Sunday 10 February 2008

Vemma diary: February

My worst ever migraine

10 years ago, when I was 22, I had my worst ever migraine. I was asleep when I had the aura - a 30 minute warning to take your medication and fast! It wasn't until the pounding headache started that I woke.

It was a Saturday morning and I was staying at my boyfriend's house. I took two Migraleve tablets, but by this point I was already throwing up and the tablets didn't stand of chance of staying down. Now this has happened to me before - whereby I would have to endure a migraine without any drugs. In my early teens before I even knew it was a migraine that I was experiencing I had no medication at all to take. It's tough. I can't sleep, the pillow feels like concrete and the sickness is relentless. And yet, some how I got through it. I would often imagine that the waves of pain on my forehead were waves crashing onto rocks - a beautiful scene in my mind. It was a form of meditation I guess. And yet on this Saturday morning, things were very different indeed. I could never have imagined a migraine could ever be this bad.

A scary sight

I was like a wild animal unable to communicate my thoughts. I paced up and down the bedroom for hours speaking gibberish. My words were back to front, inside out. I was delirious from the pain and the vomiting would not stop. This must have been a very scary sight for my boyfriend. He had seen me suffer from migraine attacks many times before, but never like this. He wanted to take me to the hospital, but I refused. How could I leave the room? It would have been too difficult, and besides I did not want anyone else to see me in this state. In the end my boyfriend collected medication from the hospital. I couldn't tell you what it was but one tablet went under my tongue and the other tablet took the rectal route. They did the trick and eventually I was able to sleep.

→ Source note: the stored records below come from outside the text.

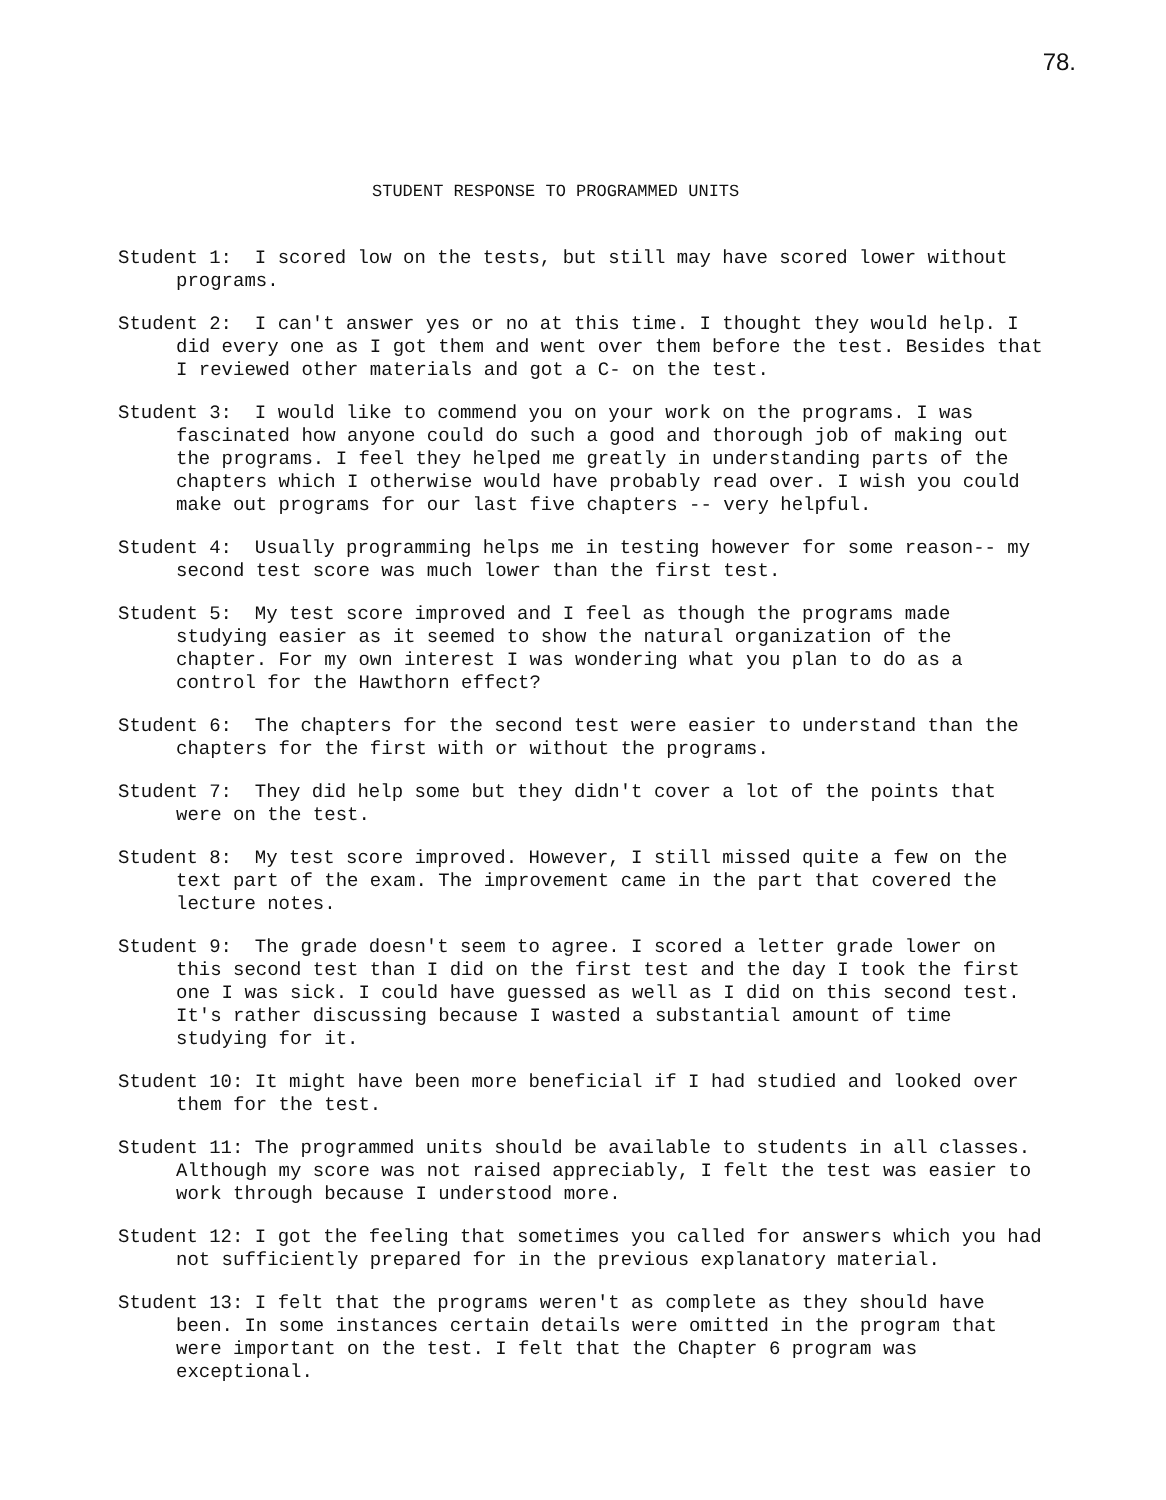78.
STUDENT RESPONSE TO PROGRAMMED UNITS
Student 1: I scored low on the tests, but still may have scored lower without programs.
Student 2: I can't answer yes or no at this time. I thought they would help. I did every one as I got them and went over them before the test. Besides that I reviewed other materials and got a C- on the test.
Student 3: I would like to commend you on your work on the programs. I was fascinated how anyone could do such a good and thorough job of making out the programs. I feel they helped me greatly in understanding parts of the chapters which I otherwise would have probably read over. I wish you could make out programs for our last five chapters -- very helpful.
Student 4: Usually programming helps me in testing however for some reason-- my second test score was much lower than the first test.
Student 5: My test score improved and I feel as though the programs made studying easier as it seemed to show the natural organization of the chapter. For my own interest I was wondering what you plan to do as a control for the Hawthorn effect?
Student 6: The chapters for the second test were easier to understand than the chapters for the first with or without the programs.
Student 7: They did help some but they didn't cover a lot of the points that were on the test.
Student 8: My test score improved. However, I still missed quite a few on the text part of the exam. The improvement came in the part that covered the lecture notes.
Student 9: The grade doesn't seem to agree. I scored a letter grade lower on this second test than I did on the first test and the day I took the first one I was sick. I could have guessed as well as I did on this second test. It's rather discussing because I wasted a substantial amount of time studying for it.
Student 10: It might have been more beneficial if I had studied and looked over them for the test.
Student 11: The programmed units should be available to students in all classes. Although my score was not raised appreciably, I felt the test was easier to work through because I understood more.
Student 12: I got the feeling that sometimes you called for answers which you had not sufficiently prepared for in the previous explanatory material.
Student 13: I felt that the programs weren't as complete as they should have been. In some instances certain details were omitted in the program that were important on the test. I felt that the Chapter 6 program was exceptional.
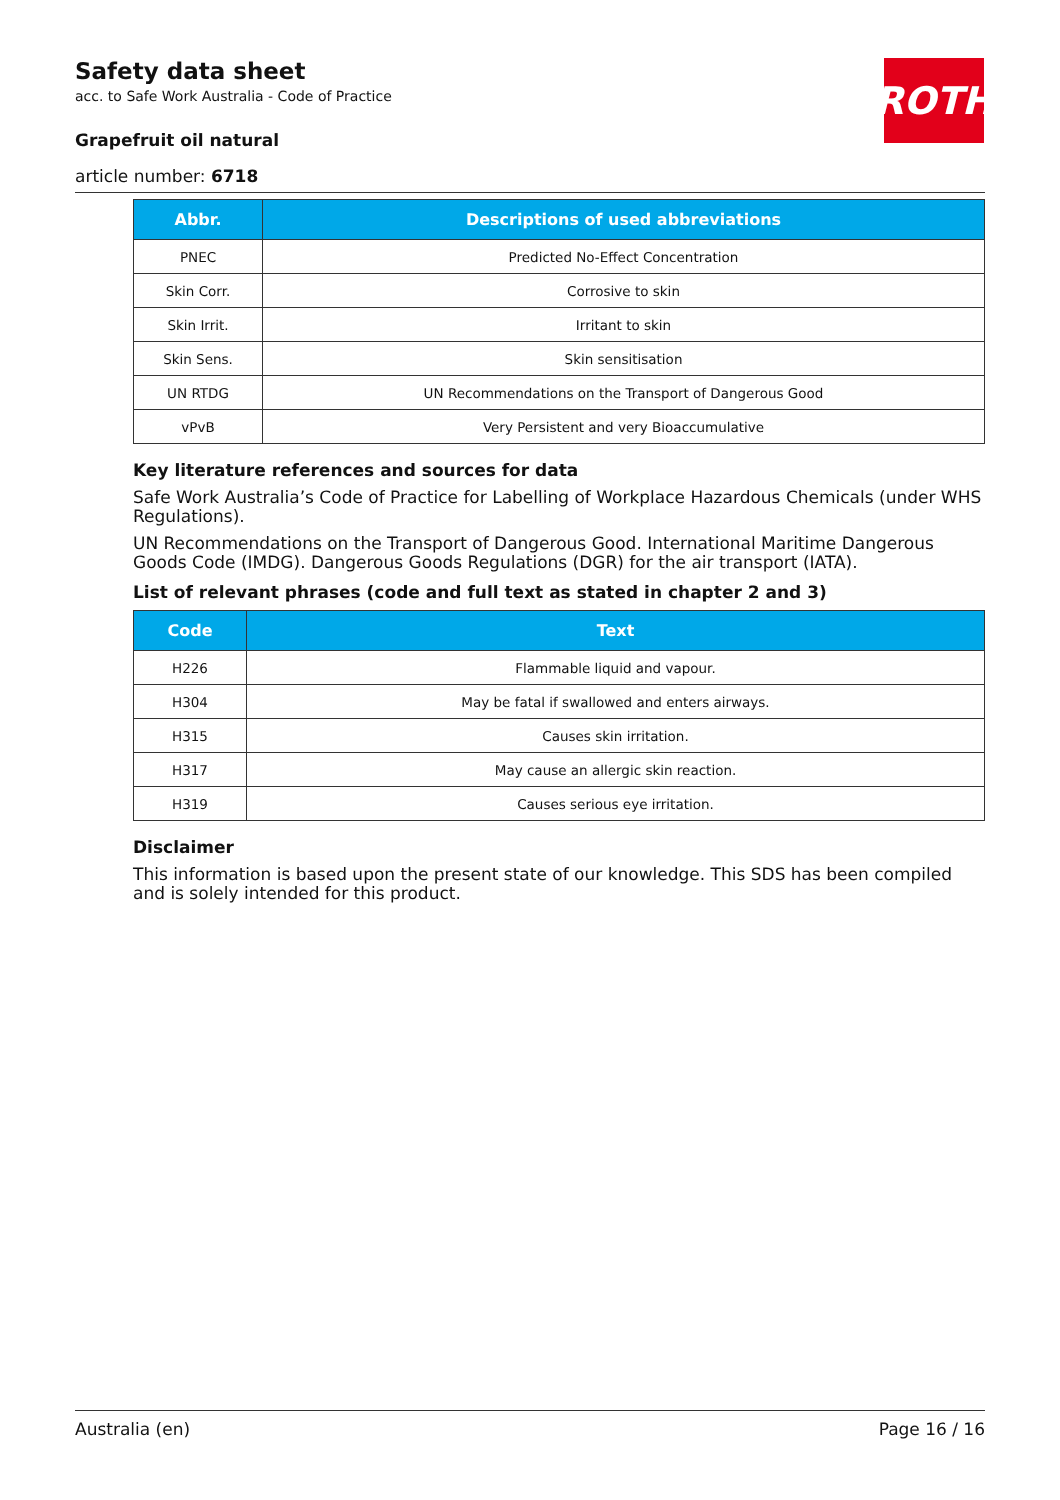ROTH
Safety data sheet
acc. to Safe Work Australia - Code of Practice
Grapefruit oil natural
article number: 6718
| Abbr. | Descriptions of used abbreviations |
| --- | --- |
| PNEC | Predicted No-Effect Concentration |
| Skin Corr. | Corrosive to skin |
| Skin Irrit. | Irritant to skin |
| Skin Sens. | Skin sensitisation |
| UN RTDG | UN Recommendations on the Transport of Dangerous Good |
| vPvB | Very Persistent and very Bioaccumulative |
Key literature references and sources for data
Safe Work Australia’s Code of Practice for Labelling of Workplace Hazardous Chemicals (under WHS Regulations).
UN Recommendations on the Transport of Dangerous Good. International Maritime Dangerous Goods Code (IMDG). Dangerous Goods Regulations (DGR) for the air transport (IATA).
List of relevant phrases (code and full text as stated in chapter 2 and 3)
| Code | Text |
| --- | --- |
| H226 | Flammable liquid and vapour. |
| H304 | May be fatal if swallowed and enters airways. |
| H315 | Causes skin irritation. |
| H317 | May cause an allergic skin reaction. |
| H319 | Causes serious eye irritation. |
Disclaimer
This information is based upon the present state of our knowledge. This SDS has been compiled and is solely intended for this product.
Australia (en) Page 16 / 16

Going to work on Monday was strange. I felt like I had been through that nightmare and here I was back in the office, going about my duties as normal like nothing had happened. After that day, things seemed different. A shift had been made in my mind and my view of migraines had changed forever. The attack had scared me. Why had this migraine been particularly bad. I never want to go through that again, I thought, but it might and I have no idea of when that will be. Sitting here writing this, I am pleased to say that I haven't had to go through that again - touch wood, several times over.